Zdradliwa wena, raz jest raz jej nie ma… tę prawdę zna chyba każdy, niezależnie od zawodu. Co jednak zrobić, jeśli Twoja praca opiera się na twórczym myśleniu, a wydaje Ci się, że wena opuściła Cię bezpowrotnie? Deadline się zbliża, a dzieło jest jeszcze w powijakach? Oto cztery rady, które pomogą Ci pozbyć się blokady twórczej.
1. Zapomnij o wenie
Nie zaprzeczam, że istnieje coś takiego jak nagły zryw twórczego zapału. Czasem wena przychodzi w środku nocy, czasem uderza nas, gdy pochylamy się nad koszem jabłek w warzywniaku. Nie mamy nad nią kontroli, nie potrafimy jej wywołać ani przewidzieć, kiedy się wyczerpie. Najważniejszą zasadą pracy twórczej jest założenie, że wena nie istnieje. No wiem, wiem, istnieje. Ale załóżmy, że nie. Co nam wtedy zostaje? Nudna, mozolna praca i wyrabiane latami nawyki to – niestety – jedyna droga do tego, żeby prowadzić regularną pracę twórczą.
2. Zainspiruj się
Piszesz scenariusz reklamy dla firmy sprzedającej rowery? Obejrzyj kilka reklam konkurencji. Poczytaj o najnowszych trendach w projektowaniu rowerów. Posłuchaj piosenki o rowerach albo obejrzyj film, w którym pojawia się rower (szczególnie polecam „Złodziei rowerów” Vittorio De Sica, „Chłopca na rowerze” braci Dardenne czy „Trio z Belleville” Sylvaina Chometa).
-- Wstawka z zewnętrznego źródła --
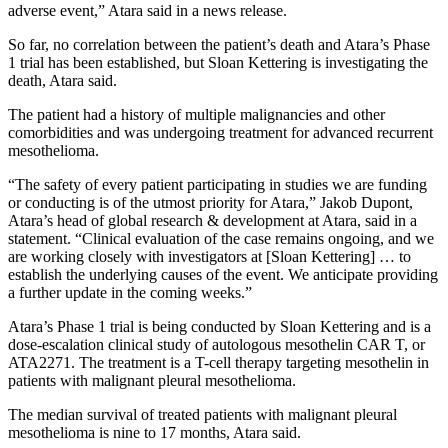
adverse event,” Atara said in a news release.
So far, no correlation between the patient’s death and Atara’s Phase
1 trial has been established, but Sloan Kettering is investigating the
death, Atara said.
The patient had a history of multiple malignancies and other
comorbidities and was undergoing treatment for advanced recurrent
mesothelioma.
“The safety of every patient participating in studies we are funding
or conducting is of the utmost priority for Atara,” Jakob Dupont,
Atara’s head of global research & development at Atara, said in a
statement. “Clinical evaluation of the case remains ongoing, and we
are working closely with investigators at [Sloan Kettering] … to
establish the underlying causes of the event. We anticipate providing
a further update in the coming weeks.”
Atara’s Phase 1 trial is being conducted by Sloan Kettering and is a
dose-escalation clinical study of autologous mesothelin CAR T, or
ATA2271. The treatment is a T-cell therapy targeting mesothelin in
patients with malignant pleural mesothelioma.
The median survival of treated patients with malignant pleural
mesothelioma is nine to 17 months, Atara said.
Jeśli jest ładna pogoda, idź na rower. A potem usiądź z powrotem do komputera.
3. Zrób sobie przerwę
Brak weny twórczej może prowadzić do stresu i frustracji, która może odbić się na innych sferach naszego życia, w skrajnych przypadkach na zdrowiu. Dlatego bardzo ważne jest, by czasem odpocząć od pomysłu, który nas męczy i wrócić do niego po nieprzesadnie długim, ale szczerym odpoczynku.
4. Ucisz swoje ego
Nasze ambicje często stają się naszym największym wrogiem. Znasz kogoś, kto ma sto pomysłów na minutę? Podziel się z tą osobą swoim problemem, a na pewno coś razem wymyślicie. Pamiętaj tylko, żeby zaoferować coś w zamian – nikt nie lubi być wykorzystywany.